C’est ainsi que répond l’écrivain – pour lui c’est
facile. Il a depuis longtemps achevé le travail psychique, quand il a entrepris
le travail artistique – c’est justement la différence fondamentale entre
l’écrivain et le savant, la littérature et la science : l’écrivain
s’occupe de ce qu’il connaît déjà, la science de ce qu’elle ne connaît pas
encore. Pourtant, le penseur, aussi longtemps que frémit en son âme la
résonance de ce chef-d’œuvre, tel le murmure des montagnes qui s’éloigne après
le coup de canon, cherche le pourquoi et le comment qui sauraient apaiser son
tourment – il aimerait rassembler en un unique sentiment tous les aspects avec
lesquels dans son âme complexe le poète et le sociologue et l’homme politique
passifs répondent à l’artiste qui est tout cela en une seule personne.
Et s’il observe bien, il finira par trouver ce
trait englobant. Et ce trait légitimera sa première impression, mais cette fois
élargie et amplifiée, que Les Pauvres Gens est véritablement une œuvre pacifiste,
une œuvre de révolte, une œuvre boussole – mais seulement dans la mesure où
toute œuvre artistique l’est. Au-delà des principes de l’art, de la
représentation art pour l’art de la vie et des passions et des pensées
qui échauffent les images, au-delà de la force et du talent de les représenter
et de tout composant de l’œuvre que l’exégèse pourra disséquer – entre le
savant et l’artiste, le lecteur, au-delà des colorations de moult critères,
au-delà du bruit de tous les slogans, s’il est attentif, entendra un long cri
prolongé et il sera effaré par l’effet de l’œuvre véritable.

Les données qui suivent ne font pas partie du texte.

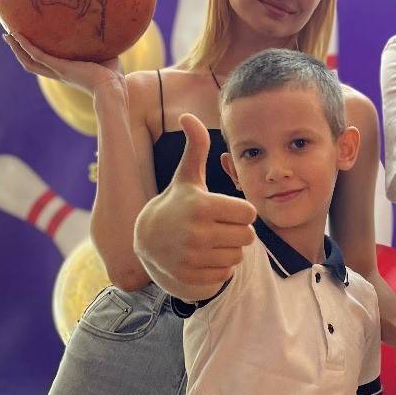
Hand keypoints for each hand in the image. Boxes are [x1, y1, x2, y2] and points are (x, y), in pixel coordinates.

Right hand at [2, 31, 121, 95]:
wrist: (114, 89)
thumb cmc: (115, 78)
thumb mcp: (106, 57)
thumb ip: (104, 46)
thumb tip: (110, 28)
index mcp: (67, 73)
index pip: (46, 65)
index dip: (35, 55)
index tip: (29, 45)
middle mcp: (59, 73)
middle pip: (31, 63)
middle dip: (19, 51)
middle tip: (9, 38)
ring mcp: (57, 71)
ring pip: (29, 60)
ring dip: (17, 48)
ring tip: (7, 35)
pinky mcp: (59, 67)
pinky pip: (37, 55)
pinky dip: (25, 45)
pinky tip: (17, 35)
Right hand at [137, 114, 256, 286]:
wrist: (145, 240)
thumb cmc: (176, 204)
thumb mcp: (187, 177)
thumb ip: (196, 148)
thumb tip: (187, 115)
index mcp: (202, 207)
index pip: (249, 214)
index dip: (240, 212)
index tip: (224, 210)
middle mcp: (197, 234)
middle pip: (247, 238)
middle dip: (236, 232)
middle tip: (217, 227)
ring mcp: (193, 259)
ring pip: (237, 258)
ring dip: (227, 251)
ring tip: (208, 242)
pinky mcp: (191, 279)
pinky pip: (224, 276)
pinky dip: (216, 271)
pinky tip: (201, 259)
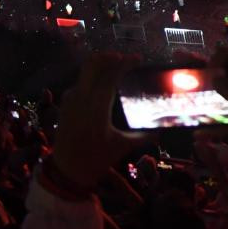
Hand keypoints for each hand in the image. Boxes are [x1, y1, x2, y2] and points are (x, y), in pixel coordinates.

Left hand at [51, 53, 146, 189]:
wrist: (66, 172)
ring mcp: (70, 100)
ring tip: (114, 70)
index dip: (125, 62)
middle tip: (123, 58)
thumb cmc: (95, 159)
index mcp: (96, 106)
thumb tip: (162, 131)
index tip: (138, 58)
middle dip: (109, 57)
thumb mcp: (122, 147)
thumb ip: (143, 136)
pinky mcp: (65, 105)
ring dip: (99, 66)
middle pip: (92, 64)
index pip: (111, 75)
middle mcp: (81, 98)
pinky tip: (101, 87)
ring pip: (84, 72)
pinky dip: (91, 78)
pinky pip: (79, 83)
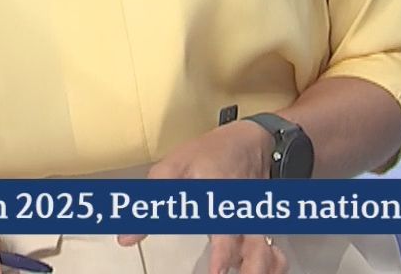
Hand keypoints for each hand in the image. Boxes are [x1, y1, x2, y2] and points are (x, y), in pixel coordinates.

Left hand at [118, 121, 285, 271]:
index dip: (222, 255)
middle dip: (250, 269)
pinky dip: (271, 266)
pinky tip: (262, 272)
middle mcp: (242, 216)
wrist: (253, 140)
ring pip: (268, 255)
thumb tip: (126, 239)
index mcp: (219, 201)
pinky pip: (274, 253)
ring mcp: (256, 223)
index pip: (225, 233)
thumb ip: (152, 202)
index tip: (218, 272)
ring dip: (260, 268)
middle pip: (256, 251)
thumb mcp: (174, 168)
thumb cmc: (213, 153)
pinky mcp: (262, 228)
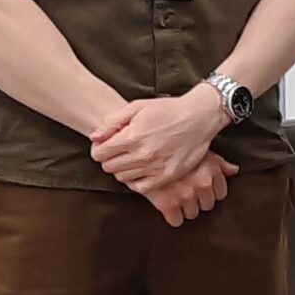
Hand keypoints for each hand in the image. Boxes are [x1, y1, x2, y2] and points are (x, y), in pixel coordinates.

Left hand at [90, 86, 231, 189]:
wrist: (200, 117)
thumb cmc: (169, 109)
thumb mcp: (137, 107)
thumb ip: (112, 122)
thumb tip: (94, 137)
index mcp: (132, 137)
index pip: (99, 154)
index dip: (99, 149)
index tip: (106, 146)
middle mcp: (142, 154)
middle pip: (109, 167)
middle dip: (110, 159)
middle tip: (119, 152)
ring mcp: (155, 167)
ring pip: (123, 177)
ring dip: (123, 169)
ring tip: (133, 158)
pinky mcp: (167, 176)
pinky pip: (141, 187)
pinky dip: (136, 181)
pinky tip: (141, 170)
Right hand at [137, 154, 234, 227]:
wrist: (143, 150)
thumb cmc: (172, 148)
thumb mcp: (199, 150)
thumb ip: (218, 162)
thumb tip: (234, 170)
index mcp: (212, 170)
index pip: (220, 194)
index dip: (210, 193)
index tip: (201, 190)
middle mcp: (202, 183)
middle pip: (207, 205)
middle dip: (198, 201)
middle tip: (186, 194)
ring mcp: (185, 195)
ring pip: (193, 214)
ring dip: (186, 209)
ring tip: (176, 200)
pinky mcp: (167, 203)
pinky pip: (176, 220)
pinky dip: (173, 217)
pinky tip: (168, 210)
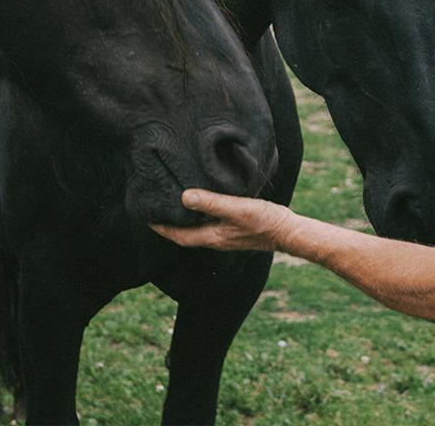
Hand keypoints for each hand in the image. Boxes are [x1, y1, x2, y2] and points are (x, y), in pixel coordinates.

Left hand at [149, 189, 295, 251]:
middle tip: (157, 208)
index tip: (146, 218)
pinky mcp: (235, 228)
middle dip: (170, 223)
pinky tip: (203, 202)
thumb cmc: (263, 221)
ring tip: (175, 203)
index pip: (179, 236)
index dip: (162, 228)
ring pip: (197, 228)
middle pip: (185, 233)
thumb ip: (211, 202)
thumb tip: (183, 197)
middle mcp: (216, 238)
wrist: (288, 231)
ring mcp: (226, 234)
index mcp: (212, 237)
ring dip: (185, 218)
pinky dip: (201, 214)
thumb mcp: (236, 208)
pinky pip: (210, 222)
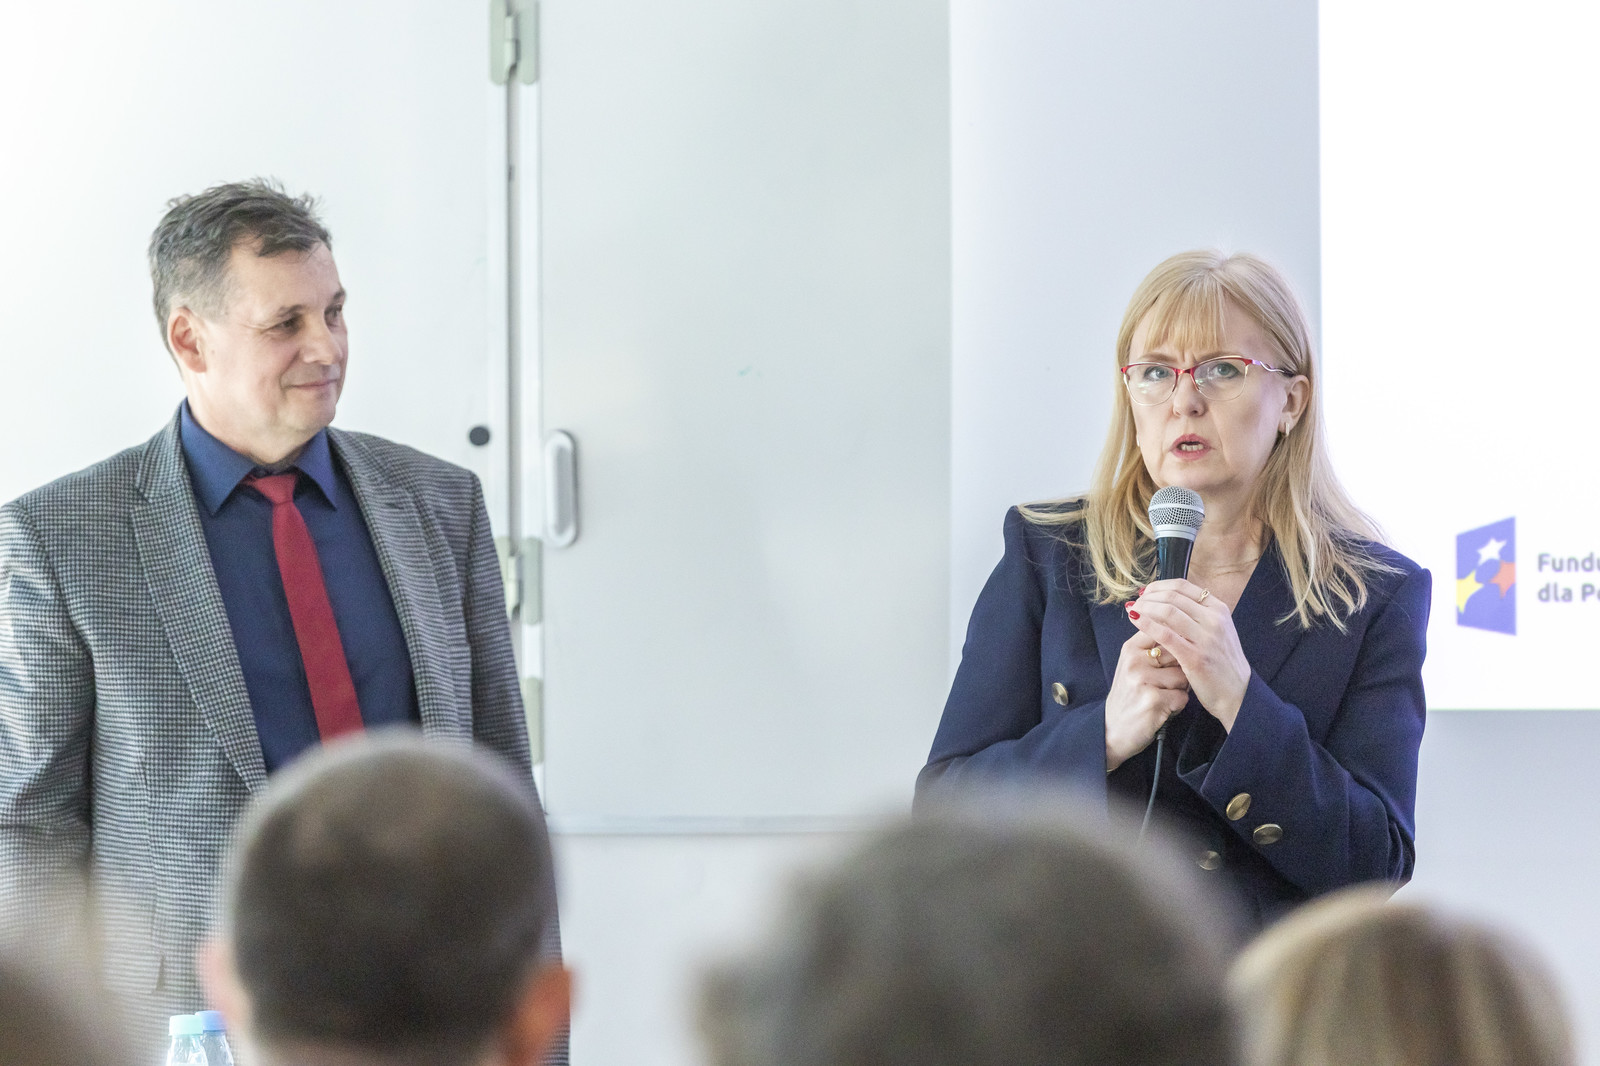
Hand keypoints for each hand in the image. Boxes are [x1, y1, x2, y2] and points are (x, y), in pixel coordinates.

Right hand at [1104, 630, 1190, 771]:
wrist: (1112, 731)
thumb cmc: (1130, 697)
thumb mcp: (1132, 666)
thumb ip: (1152, 647)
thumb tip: (1181, 628)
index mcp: (1130, 648)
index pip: (1164, 629)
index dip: (1177, 642)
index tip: (1176, 656)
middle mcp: (1134, 660)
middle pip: (1179, 654)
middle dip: (1180, 670)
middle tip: (1165, 685)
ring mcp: (1142, 680)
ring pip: (1184, 677)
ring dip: (1180, 691)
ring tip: (1163, 698)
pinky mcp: (1153, 700)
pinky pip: (1182, 697)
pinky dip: (1177, 706)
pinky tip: (1162, 710)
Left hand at [1126, 579, 1250, 730]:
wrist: (1238, 694)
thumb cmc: (1222, 662)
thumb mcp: (1217, 631)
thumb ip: (1197, 615)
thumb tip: (1166, 600)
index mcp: (1219, 609)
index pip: (1183, 586)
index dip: (1159, 586)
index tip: (1145, 592)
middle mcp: (1214, 620)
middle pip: (1173, 596)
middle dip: (1148, 597)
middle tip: (1135, 602)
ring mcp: (1206, 638)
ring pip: (1167, 611)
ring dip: (1145, 608)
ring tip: (1133, 611)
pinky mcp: (1194, 657)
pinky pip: (1165, 634)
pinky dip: (1146, 624)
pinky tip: (1135, 621)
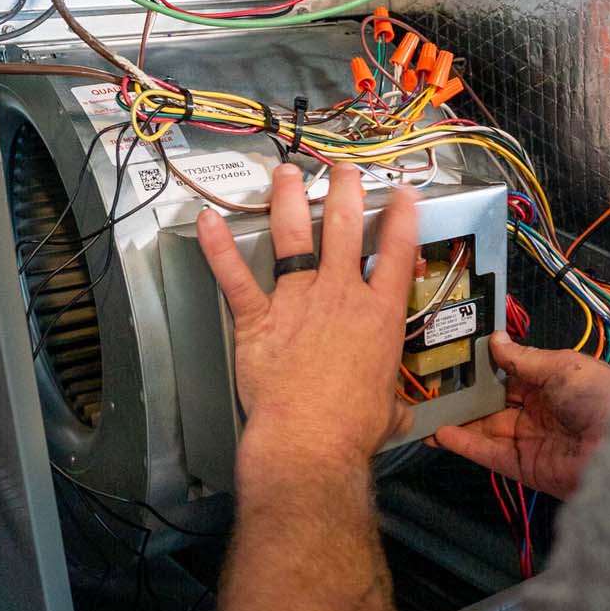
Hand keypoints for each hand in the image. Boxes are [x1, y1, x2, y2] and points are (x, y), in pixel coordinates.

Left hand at [196, 163, 418, 467]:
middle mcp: (341, 294)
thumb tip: (399, 414)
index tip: (403, 192)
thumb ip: (394, 401)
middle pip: (346, 227)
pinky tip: (205, 220)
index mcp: (380, 314)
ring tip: (285, 175)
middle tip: (343, 171)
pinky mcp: (259, 317)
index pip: (398, 251)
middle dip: (345, 191)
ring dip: (288, 200)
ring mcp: (298, 300)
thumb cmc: (354, 428)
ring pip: (293, 236)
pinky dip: (217, 248)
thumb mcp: (391, 410)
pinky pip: (235, 276)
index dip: (404, 216)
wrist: (311, 438)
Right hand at [429, 333, 609, 499]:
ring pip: (483, 428)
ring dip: (455, 421)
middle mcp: (535, 410)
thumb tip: (496, 339)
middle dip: (461, 396)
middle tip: (428, 387)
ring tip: (423, 412)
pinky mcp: (521, 466)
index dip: (480, 368)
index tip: (450, 358)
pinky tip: (439, 433)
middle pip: (490, 402)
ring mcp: (527, 439)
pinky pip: (486, 453)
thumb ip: (524, 358)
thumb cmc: (599, 398)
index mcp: (549, 382)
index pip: (506, 373)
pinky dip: (463, 444)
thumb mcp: (563, 367)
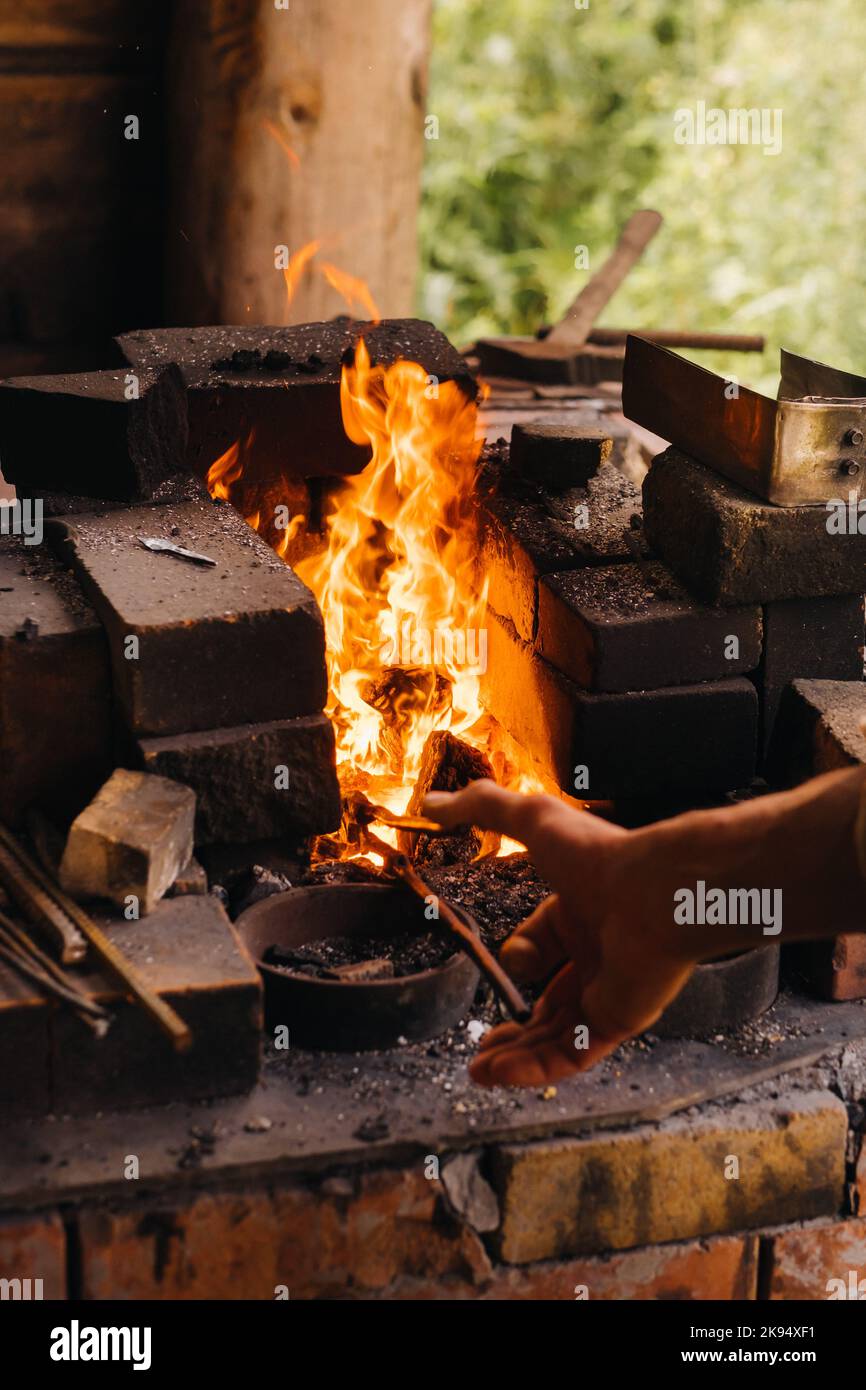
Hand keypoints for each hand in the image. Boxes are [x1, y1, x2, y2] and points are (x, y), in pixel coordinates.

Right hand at [422, 781, 695, 1086]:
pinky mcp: (617, 1022)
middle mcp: (597, 954)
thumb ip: (483, 808)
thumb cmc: (600, 855)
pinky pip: (569, 1054)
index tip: (506, 959)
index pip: (540, 945)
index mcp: (580, 912)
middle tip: (479, 1044)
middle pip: (546, 998)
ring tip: (477, 1072)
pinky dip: (532, 1068)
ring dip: (514, 1054)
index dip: (518, 955)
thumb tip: (434, 803)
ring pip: (554, 1033)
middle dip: (511, 1024)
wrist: (660, 893)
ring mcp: (609, 991)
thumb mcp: (532, 821)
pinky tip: (496, 1075)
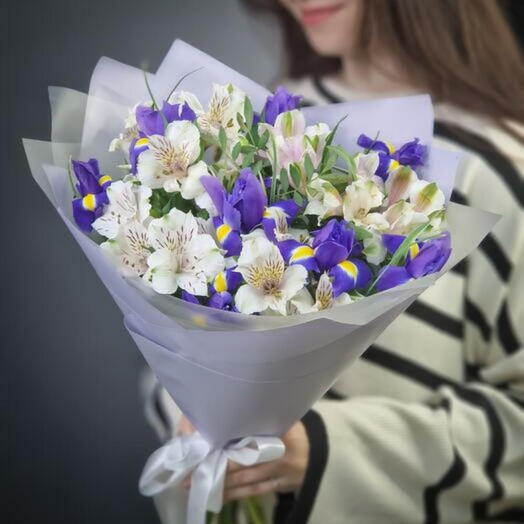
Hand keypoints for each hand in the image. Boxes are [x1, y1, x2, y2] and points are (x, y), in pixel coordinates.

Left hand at [177, 416, 308, 499]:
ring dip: (222, 483)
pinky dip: (236, 493)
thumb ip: (261, 416)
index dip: (228, 443)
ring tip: (197, 484)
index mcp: (280, 430)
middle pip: (244, 461)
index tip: (205, 445)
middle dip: (217, 467)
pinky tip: (219, 495)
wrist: (321, 452)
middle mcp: (279, 452)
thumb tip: (229, 407)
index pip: (251, 436)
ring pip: (246, 480)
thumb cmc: (294, 430)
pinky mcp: (280, 485)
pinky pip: (254, 491)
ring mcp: (280, 471)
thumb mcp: (283, 417)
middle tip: (192, 470)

Le cri de
l’esclave humain enchaîné, frappé à terre mais révolté, son cri de révolte
contre la guerre et contre la paix et contre lui-même et contre Dieu et contre
toutes les souffrances en ce monde, dont en vain on lui a promis la rédemption,
mais que personne jusqu’ici n’a encore rachetées.
Nyugat, n°4, 1924.
[1] Miksa Fenyő (1877-1972). Critique littéraire ; Zsigmond Móricz (1879-19422). Un des grands écrivains de la génération Nyugat.